Normal forms theory is one of the most powerful tools for the study of nonlinear differential equations, in particular, for stability and bifurcation analysis. Many works paid attention to normal forms associated with nilpotent Jacobian where the critical eigenvalues have algebraic multiplicity k ($ k>1 $) and geometric multiplicity one, and in particular, the case $ k>2 $ is more complicated for determining unfolding. Despite a lot of theoretical results on nilpotent normal forms have been obtained, computation developing can not satisfy practical applications. To our knowledge, no results have been reported on the computation of explicit formulas of the nilpotent normal forms for $ k>3 $ with perturbation parameters. The main difficulty is how to determine the complementary spaces of the Lie transformation.
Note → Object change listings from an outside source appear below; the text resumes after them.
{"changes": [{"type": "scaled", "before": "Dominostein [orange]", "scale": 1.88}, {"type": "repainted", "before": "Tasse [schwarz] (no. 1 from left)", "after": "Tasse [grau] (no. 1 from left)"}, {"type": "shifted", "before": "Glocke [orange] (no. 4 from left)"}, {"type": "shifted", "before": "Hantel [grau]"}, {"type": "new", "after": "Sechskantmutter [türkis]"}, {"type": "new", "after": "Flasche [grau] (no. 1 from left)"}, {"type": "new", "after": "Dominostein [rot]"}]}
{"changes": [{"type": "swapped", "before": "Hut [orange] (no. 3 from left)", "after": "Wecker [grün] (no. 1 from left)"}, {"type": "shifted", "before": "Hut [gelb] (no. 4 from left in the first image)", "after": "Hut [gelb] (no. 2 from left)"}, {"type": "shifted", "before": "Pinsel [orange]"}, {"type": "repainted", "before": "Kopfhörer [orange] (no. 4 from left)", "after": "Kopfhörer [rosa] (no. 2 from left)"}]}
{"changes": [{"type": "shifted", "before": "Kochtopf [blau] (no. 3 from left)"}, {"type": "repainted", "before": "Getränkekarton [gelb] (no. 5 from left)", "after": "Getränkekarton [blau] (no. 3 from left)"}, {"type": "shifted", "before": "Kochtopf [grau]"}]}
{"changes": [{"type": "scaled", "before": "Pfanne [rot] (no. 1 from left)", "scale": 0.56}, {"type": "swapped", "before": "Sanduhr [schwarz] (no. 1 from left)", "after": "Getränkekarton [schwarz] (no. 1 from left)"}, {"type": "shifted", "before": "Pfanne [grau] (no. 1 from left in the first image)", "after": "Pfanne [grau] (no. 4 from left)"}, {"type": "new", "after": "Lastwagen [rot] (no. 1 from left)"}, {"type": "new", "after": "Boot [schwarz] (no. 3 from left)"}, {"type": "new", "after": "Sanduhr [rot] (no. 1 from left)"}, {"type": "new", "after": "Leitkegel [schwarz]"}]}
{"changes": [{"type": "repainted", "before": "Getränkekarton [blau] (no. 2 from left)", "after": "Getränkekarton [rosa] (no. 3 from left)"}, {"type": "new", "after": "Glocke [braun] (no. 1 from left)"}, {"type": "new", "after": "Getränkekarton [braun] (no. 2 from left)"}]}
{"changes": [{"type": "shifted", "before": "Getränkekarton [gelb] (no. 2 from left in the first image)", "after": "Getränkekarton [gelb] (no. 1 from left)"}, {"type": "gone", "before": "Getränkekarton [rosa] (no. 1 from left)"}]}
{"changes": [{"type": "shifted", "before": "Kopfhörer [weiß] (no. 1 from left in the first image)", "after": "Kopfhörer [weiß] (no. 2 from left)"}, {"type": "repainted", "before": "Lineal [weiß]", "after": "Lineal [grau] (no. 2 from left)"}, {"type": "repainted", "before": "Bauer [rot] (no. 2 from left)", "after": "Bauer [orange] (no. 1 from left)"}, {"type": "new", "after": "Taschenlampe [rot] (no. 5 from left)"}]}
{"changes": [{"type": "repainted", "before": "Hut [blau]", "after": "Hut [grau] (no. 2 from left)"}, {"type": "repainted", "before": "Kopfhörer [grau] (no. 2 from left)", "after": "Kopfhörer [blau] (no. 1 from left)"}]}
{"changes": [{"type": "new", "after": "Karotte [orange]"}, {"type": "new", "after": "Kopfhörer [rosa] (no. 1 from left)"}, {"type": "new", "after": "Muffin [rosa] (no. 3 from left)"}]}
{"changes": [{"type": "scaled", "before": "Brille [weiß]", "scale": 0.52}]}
In this paper, we achieve the following results. (1) A simple dimension formula for the complementary space of the Lie transform; (2) a simple direct method to determine a basis of the complementary spaces; (3) a simple direct method to determine the projection of any vector to the complementary spaces. Using this method, the second-order normal forms for any n-dimensional nilpotent systems can be given easily. As an illustrative application, the normal forms for the vector field with triple-zero or four-fold zero singularity and functional differential equation with a triple-zero singularity are presented, and explicit formulas for the normal form coefficients with three or four unfolding parameters are obtained.